Work required: Your copy should start at the line with "index mcp: (1055, 843)" and end at the line with "index mcp: (330, 157)" in the data below. Transcribe only those lines, exactly, pictures excluded.

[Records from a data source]
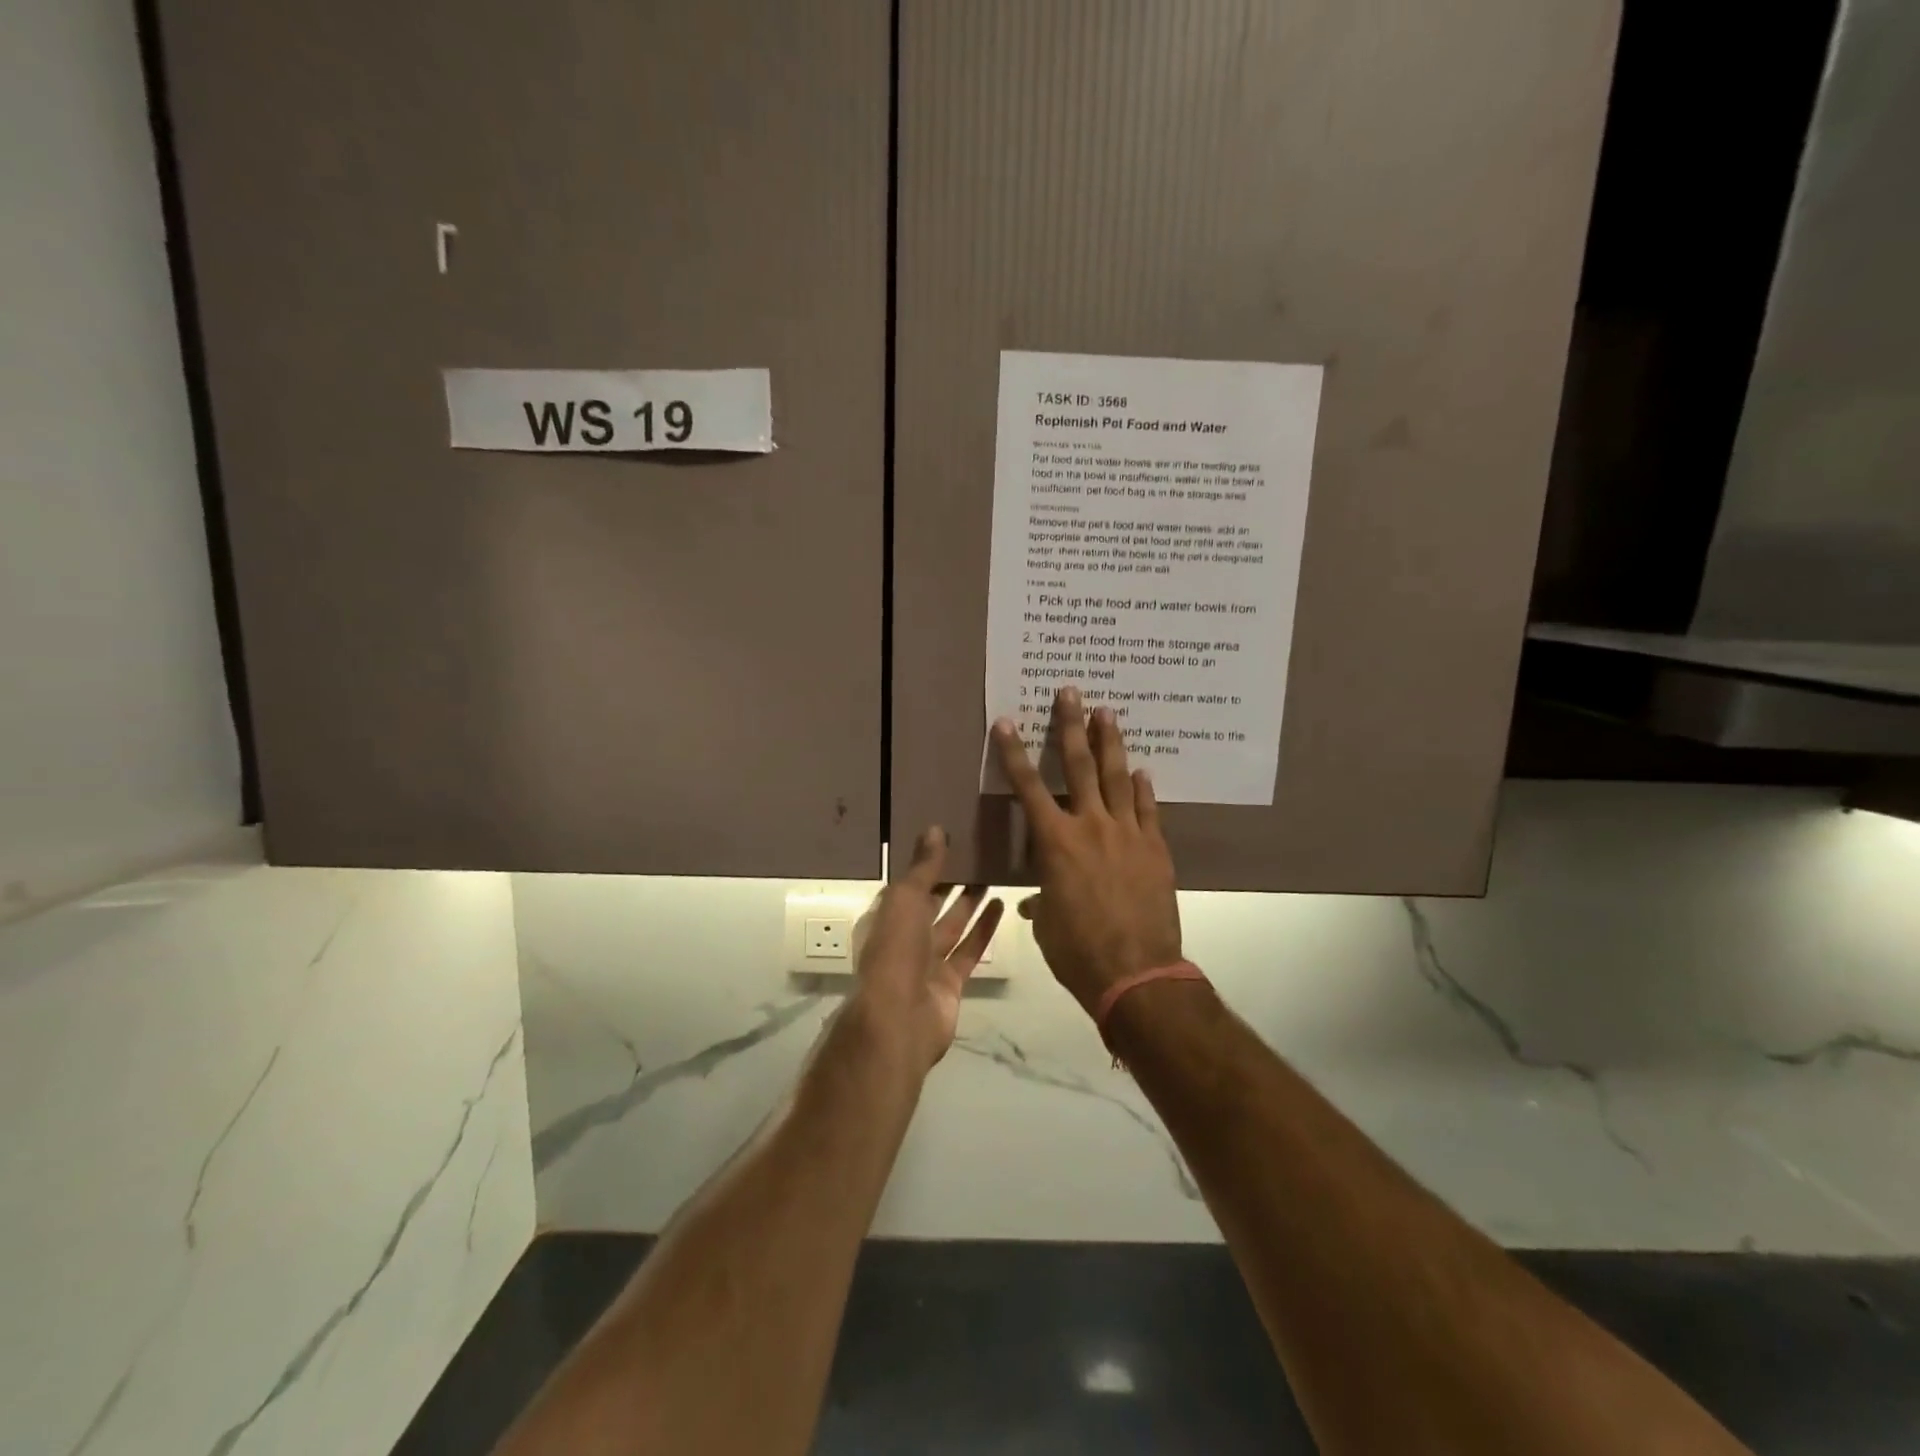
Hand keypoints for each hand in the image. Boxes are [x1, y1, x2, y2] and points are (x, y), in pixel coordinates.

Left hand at [849, 827, 1001, 1072]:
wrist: (900, 1020)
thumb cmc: (895, 951)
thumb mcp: (905, 899)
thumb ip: (923, 867)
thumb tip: (934, 829)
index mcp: (884, 918)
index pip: (906, 886)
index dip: (925, 865)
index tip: (949, 840)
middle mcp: (903, 939)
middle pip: (930, 905)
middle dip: (950, 882)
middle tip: (977, 854)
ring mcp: (927, 963)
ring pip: (952, 925)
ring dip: (970, 902)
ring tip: (992, 874)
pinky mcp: (951, 982)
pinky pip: (969, 949)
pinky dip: (984, 929)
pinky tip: (1001, 904)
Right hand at [992, 687, 1181, 1014]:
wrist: (1137, 972)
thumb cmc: (1078, 951)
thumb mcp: (1048, 925)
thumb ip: (1044, 902)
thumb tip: (1041, 902)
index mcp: (1055, 843)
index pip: (1028, 788)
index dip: (1014, 754)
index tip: (1008, 722)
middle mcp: (1091, 827)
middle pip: (1080, 766)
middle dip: (1072, 726)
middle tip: (1072, 691)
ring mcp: (1128, 834)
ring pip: (1119, 778)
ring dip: (1111, 743)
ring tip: (1108, 713)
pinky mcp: (1155, 849)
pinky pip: (1149, 810)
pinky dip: (1144, 789)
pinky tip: (1144, 772)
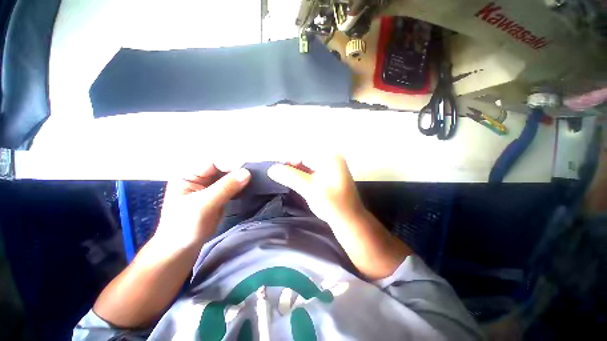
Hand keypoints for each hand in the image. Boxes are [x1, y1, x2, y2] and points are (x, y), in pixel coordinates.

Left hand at [155, 164, 250, 247]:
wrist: (182, 249)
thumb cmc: (185, 227)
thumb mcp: (203, 206)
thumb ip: (225, 188)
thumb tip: (246, 173)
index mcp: (188, 174)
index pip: (213, 162)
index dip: (230, 164)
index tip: (246, 172)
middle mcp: (199, 176)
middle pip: (223, 166)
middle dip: (238, 170)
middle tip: (253, 176)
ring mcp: (210, 185)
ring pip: (229, 175)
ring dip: (241, 178)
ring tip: (254, 181)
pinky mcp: (218, 194)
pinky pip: (232, 184)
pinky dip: (241, 185)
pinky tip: (249, 187)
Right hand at [267, 154, 364, 225]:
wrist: (349, 220)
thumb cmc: (333, 205)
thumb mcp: (310, 189)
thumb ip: (291, 177)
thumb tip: (271, 168)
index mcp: (330, 157)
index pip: (305, 150)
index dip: (290, 158)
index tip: (278, 169)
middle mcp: (330, 157)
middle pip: (305, 155)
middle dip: (292, 164)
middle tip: (280, 174)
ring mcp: (329, 166)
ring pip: (306, 163)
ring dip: (295, 170)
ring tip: (284, 177)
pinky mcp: (326, 175)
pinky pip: (310, 169)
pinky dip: (301, 174)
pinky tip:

Response:
index mcp: (1055, 843)
index pip: (1028, 788)
index dip: (1014, 754)
index tip: (1008, 722)
middle mcp: (1091, 827)
middle pip: (1080, 766)
middle dip: (1072, 726)
middle tip: (1072, 691)
ring mcp: (1128, 834)
ring pip: (1119, 778)
ring dip: (1111, 743)
ring tip: (1108, 713)
pinky mcp: (1155, 849)
pinky pip: (1149, 810)
pinky dip: (1144, 789)
pinky tip: (1144, 772)
Hand keypoints for each hand in the image. Boxes are [x1, y1, x2, y2] and points are (x, y), in pixel coordinates.

Left hand at [155, 164, 250, 247]:
wrist: (182, 249)
thumb cmc: (185, 227)
thumb mcp: (203, 206)
thumb ip: (225, 188)
thumb tip: (246, 173)
index mcp: (188, 174)
index pip: (213, 162)
index dip: (230, 164)
index tip: (246, 172)
middle mcp: (199, 176)
middle pip: (223, 166)
middle dip: (238, 170)
middle tip: (253, 176)
ring mcp: (210, 185)
ring pip: (229, 175)
ring dip: (241, 178)
ring tip: (254, 181)
pinky mcp: (218, 194)
pinky pip: (232, 184)
pinky dip: (241, 185)
pinky tip: (249, 187)
Right hand at [267, 154, 364, 225]:
wrist: (349, 220)
thumb cmc: (333, 205)
thumb mcp: (310, 189)
thumb ip: (291, 177)
thumb tip: (271, 168)
index mcp: (330, 157)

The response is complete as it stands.